I have mentioned in previous posts that, since the Great Financial Crisis, forecasters have tended to be over-optimistic in their real GDP forecasts. That was true again in 2014. In the twelve major economies we track, real GDP growth fell short of forecasters' expectations in seven and exceeded expectations in just two countries. The weighted average forecast error was -0.3 percentage points.
Current estimates of real GDP growth for the two largest economies, the US and Eurozone, fell short of forecasts by 0.2 pct pts. The biggest misses were for Brazil (-1.9 pct pts), Japan (-1.3), Russia (-1.2) and Mexico (-1.2). Canada and India beat forecasts by 0.3 pct pts and China by 0.1. On balance, it was a fourth consecutive year of global growth trailing expectations.
Inflation forecasts for 2014 were also too high. Six of the twelve economies are on track for lower than forecast inflation, while inflation will be higher than expected in five countries. The weighted average forecast error was -0.8 pct pts, a significant miss highlighting the disinflationary pressures that continue to dominate across the global economy.
The biggest downside misses on inflation were in Emerging Asian economies including India (-3.4 pct pts), Korea (-1.9) and China (-1.7). These countries were joined by big DM economies including UK (-1.3), Eurozone (-0.9) and US (-0.4). The upside misses on inflation were in countries that experienced large currency depreciations, including Russia (+4.8), Brazil (+0.6) and Mexico (+0.4).
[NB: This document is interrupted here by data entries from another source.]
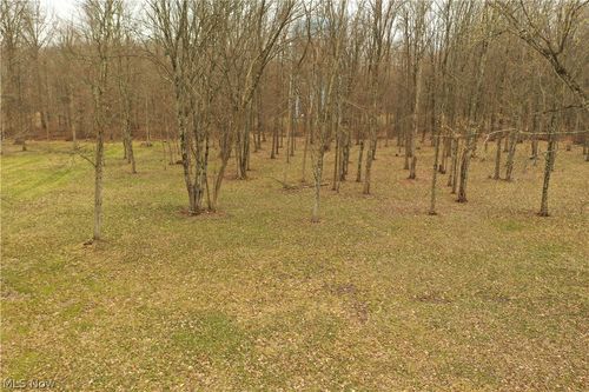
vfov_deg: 46.4
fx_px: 458
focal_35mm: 28
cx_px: 294
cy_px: 196
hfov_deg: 65.5
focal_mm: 10.26
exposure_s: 1/120
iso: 100
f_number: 4
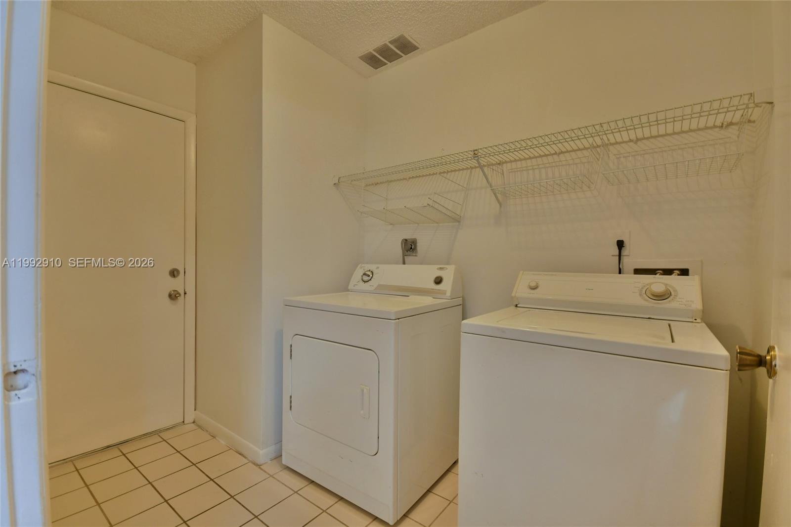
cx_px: 396
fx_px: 329
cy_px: 264
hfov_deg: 100.4
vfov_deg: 77.3
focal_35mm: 15
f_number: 4
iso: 1000
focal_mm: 10
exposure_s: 1/60
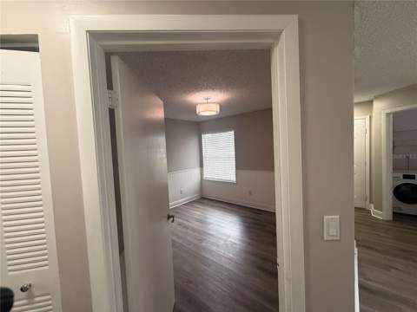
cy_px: 156
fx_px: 169
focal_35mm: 14
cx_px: 208
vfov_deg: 85.7
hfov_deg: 102.1
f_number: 2.2
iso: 160
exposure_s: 1/120
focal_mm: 2.22
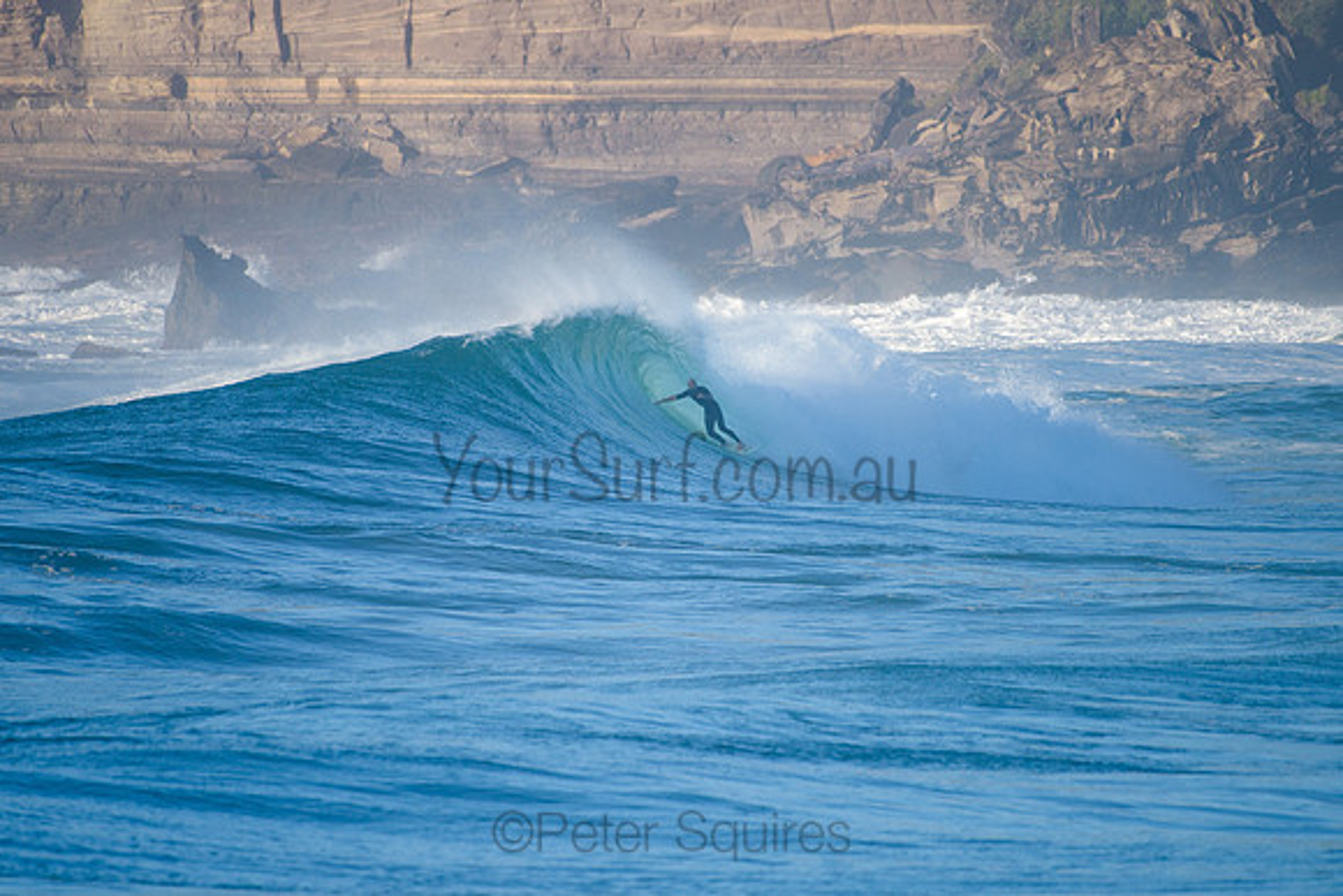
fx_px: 22865
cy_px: 440
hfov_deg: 3.4
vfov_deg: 2.2
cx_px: 684
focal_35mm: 613
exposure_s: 1/1600
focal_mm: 500
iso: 320
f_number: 5.6
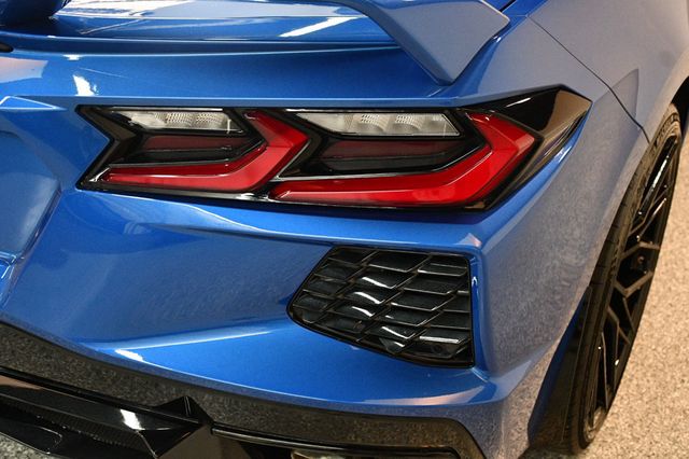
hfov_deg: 41.1
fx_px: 918
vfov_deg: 28.0
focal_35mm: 48
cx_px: 344
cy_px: 230
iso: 3200
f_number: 4
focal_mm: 32
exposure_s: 1/125
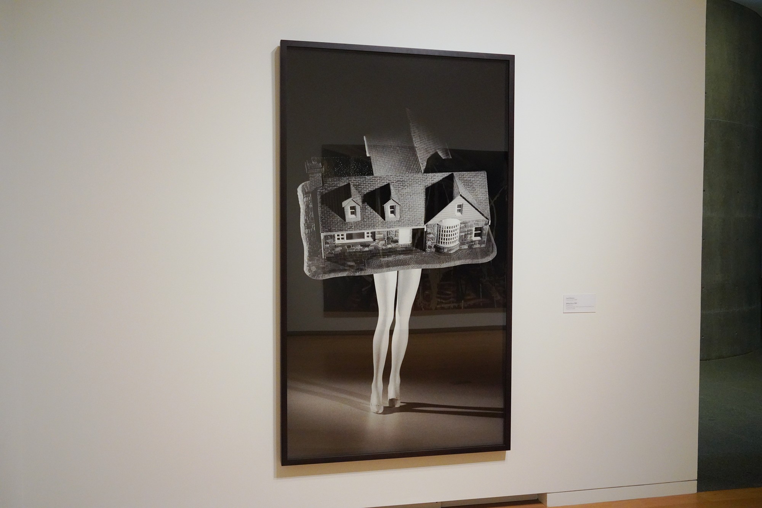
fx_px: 699
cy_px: 254
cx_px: 381
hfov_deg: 57.2
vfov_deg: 40.0
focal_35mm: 33
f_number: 6.3
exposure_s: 1/100
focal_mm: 33
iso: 8000
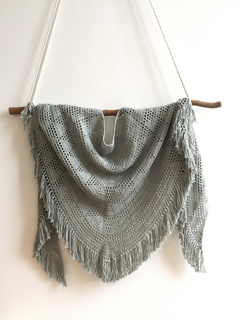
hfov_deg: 48.2
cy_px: 160
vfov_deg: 61.7
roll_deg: +2.5
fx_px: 268
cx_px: 120
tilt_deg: -2.8
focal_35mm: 29
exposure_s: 1/33
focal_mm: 4.15
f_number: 2.2
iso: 100
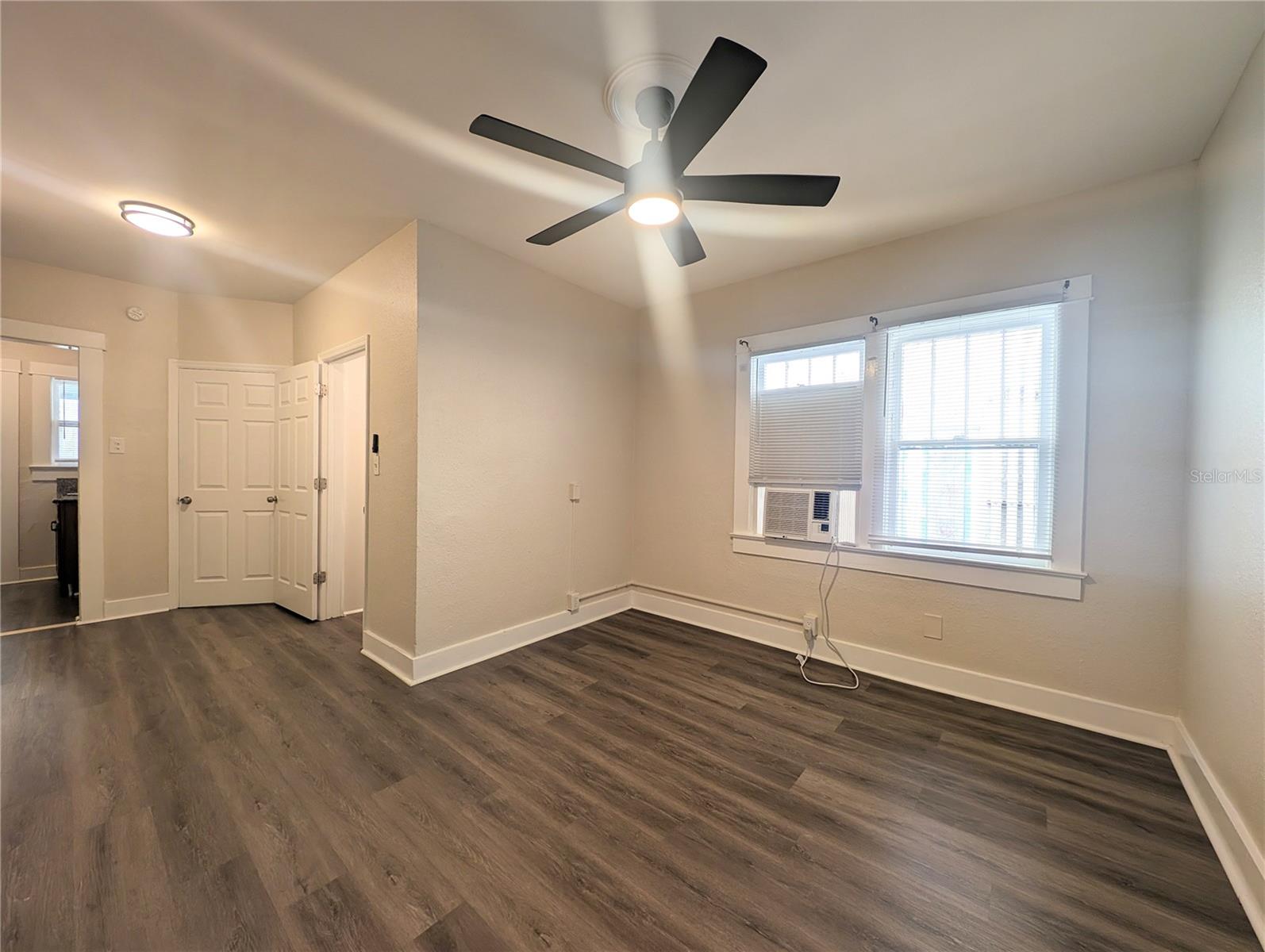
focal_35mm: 12
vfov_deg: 94.6
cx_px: 632
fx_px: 439
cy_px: 476
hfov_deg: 110.5
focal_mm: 2.23
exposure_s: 1/40
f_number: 1.95
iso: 42
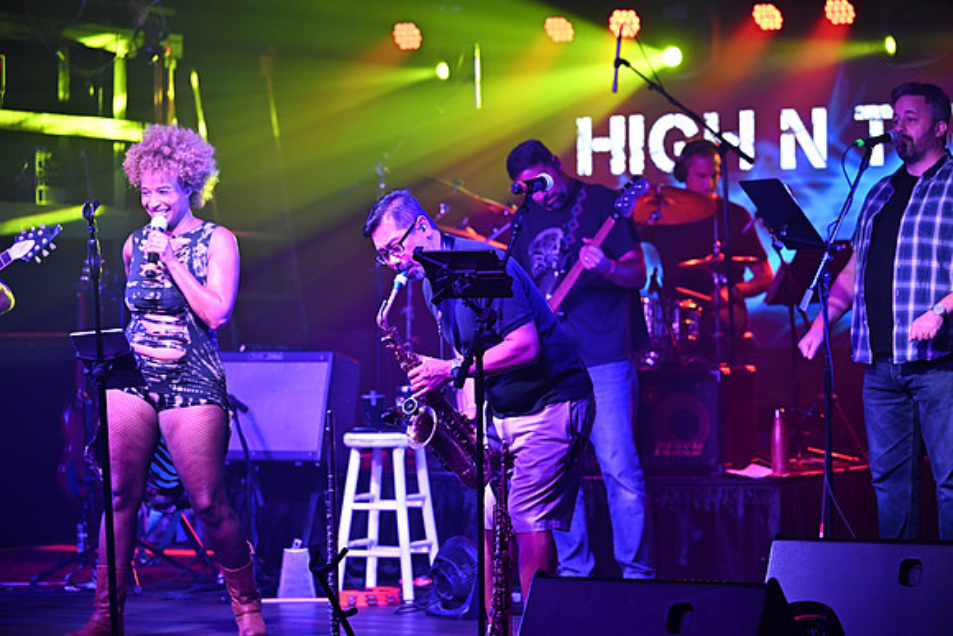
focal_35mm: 110
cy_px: 318
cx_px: 476
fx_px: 2912
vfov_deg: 12.5
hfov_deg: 18.6
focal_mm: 110
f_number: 2.8
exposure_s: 1/400
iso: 2000
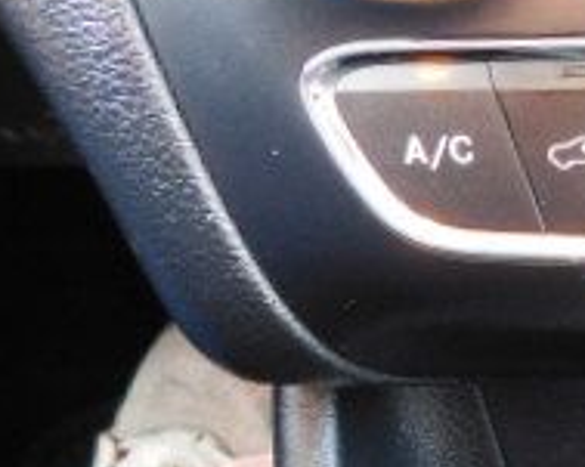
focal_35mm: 76
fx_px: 1315
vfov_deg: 20.1
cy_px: 300
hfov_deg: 20.0
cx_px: 978
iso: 400
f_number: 3
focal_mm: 4
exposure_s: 1/8
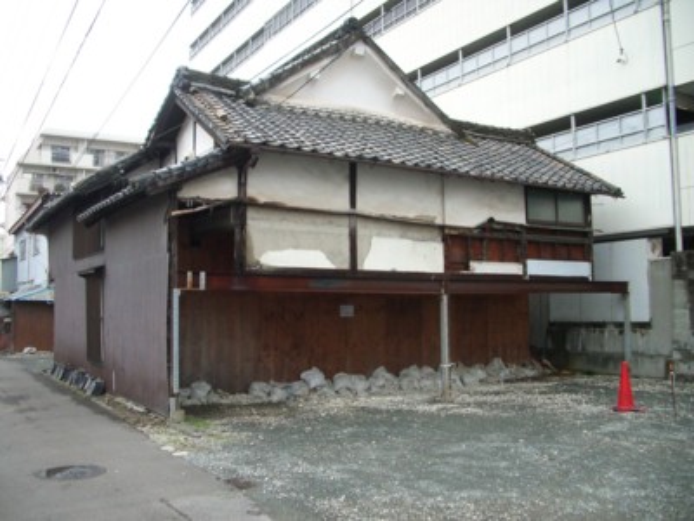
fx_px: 702
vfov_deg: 40.7
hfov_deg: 52.6
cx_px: 347
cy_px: 260
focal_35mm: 35
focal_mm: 5.8
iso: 200
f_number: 2.6
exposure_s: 1/80
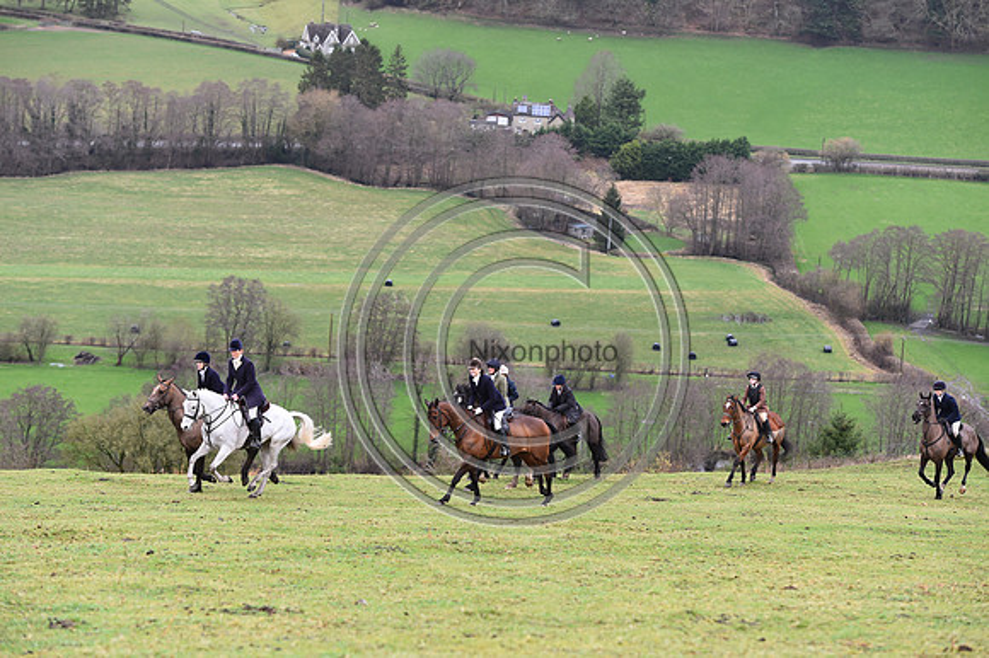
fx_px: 3020
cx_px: 494
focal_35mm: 110
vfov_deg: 12.4
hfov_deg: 18.6
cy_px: 329
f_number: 4.5
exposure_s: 1/800
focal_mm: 110
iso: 640
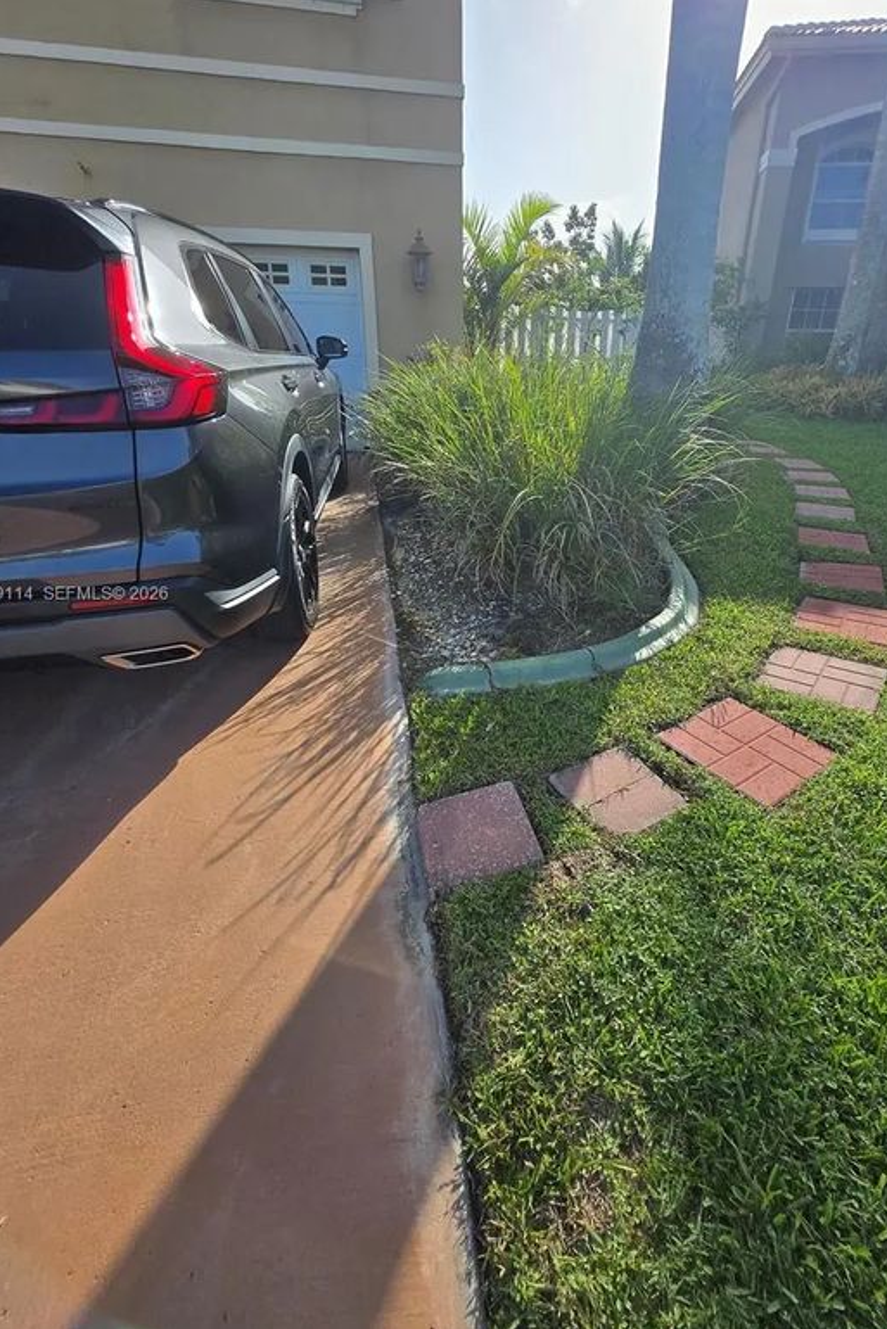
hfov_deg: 77.1
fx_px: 554
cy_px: 595
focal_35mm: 15
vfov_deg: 100.0
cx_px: 495
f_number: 2.2
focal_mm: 1.7
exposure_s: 1/1102
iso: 25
Economists' forecasts of central bank policy rates were close to the mark for DM economies, but there were some notable misses for EM economies. In the DM, the ECB and the BoJ made small policy rate cuts that were not expected a year ago.
The misses on central bank policy rates for there emerging economies were mixed. The biggest misses were for Russia, which is literally off the charts, at +11.5 percentage points, and Brazil at +2.3 pct pts, both economies where the currencies suffered sizeable depreciations. In emerging economies where inflation surprised to the downside and currencies were firm, the central banks cut their policy rates more than expected, as in Korea -0.50 pct pts and China -0.40.
10-year Bond Yields
In 10 of the 12 economies, 10-year bond yield forecasts made one year ago were too high. The deflationary forces at work in the Eurozone and China pulled 10-year yields down almost everywhere compared with forecasts of rising yields.
In all of the DM economies we track, 10-year bond yields surprised strategists to the downside. The weighted average forecast error was -1.10 percentage points. The biggest misses were in the Eurozone (-1.57), Australia (-1.54), UK (-1.37), Canada (-1.04) and US (-0.92). The only exception to the downside misses was Russia, which again was off the chart, with an upside surprise of 5.65 pct pts.
The strength of the US dollar surprised forecasters. To be fair, the USD was expected to strengthen against most currencies, but not by nearly as much as it did. On a weighted average basis, the 11 currencies depreciated versus the USD by about 6.5% more than forecast a year ago.
The USD was expected to strengthen because many forecasters believed the Fed would begin to tighten by the end of 2014. While the Fed has been edging toward tightening this year, it has found various reasons to delay, with tightening now not expected to begin until mid to late 2015. If everything else had been as expected, this would have tended to weaken the USD. But everything else was far from as expected. The ECB, the BoJ, and even the PBoC eased monetary policy, something no economist forecast a year ago. On top of that, oil prices collapsed and other commodity prices weakened so that commodity currencies like RUB, MXN, CAD and AUD weakened more than forecast.
The biggest FX forecast miss was, not surprisingly, the RUB, which again was off the charts, more than 40 percentage points weaker than forecast a year ago. Other big misses were for MXN (-15.2 pct pts), BRL (-11.0), CAD (-10.6) and AUD (-8.6). GBP was the only currency that depreciated less than forecast versus the USD.
The investment implications of the 2014 forecast misses were substantial. First, global nominal GDP growth was about a full percentage point weaker than expected, reflecting downside forecast errors on both global real GDP growth and global inflation. This would normally be bad for equity markets, but the weaker nominal GDP and profits growth was offset by easier than expected global monetary policy. US equities performed well in this environment, as did markets where central banks provided unexpected easing. Second, the downside misses on growth and inflation and the central banks' responses resulted in a strong positive returns on government bonds, the opposite of what the majority of strategists forecast. Third, divergences in growth, inflation and central bank responses, along with the sharp declines in crude oil and other commodity prices, led to much larger currency depreciations versus the USD than forecast. For Canadian investors, this meant that investments in both US equities and US government bonds, leaving the currency exposure unhedged, were big winners.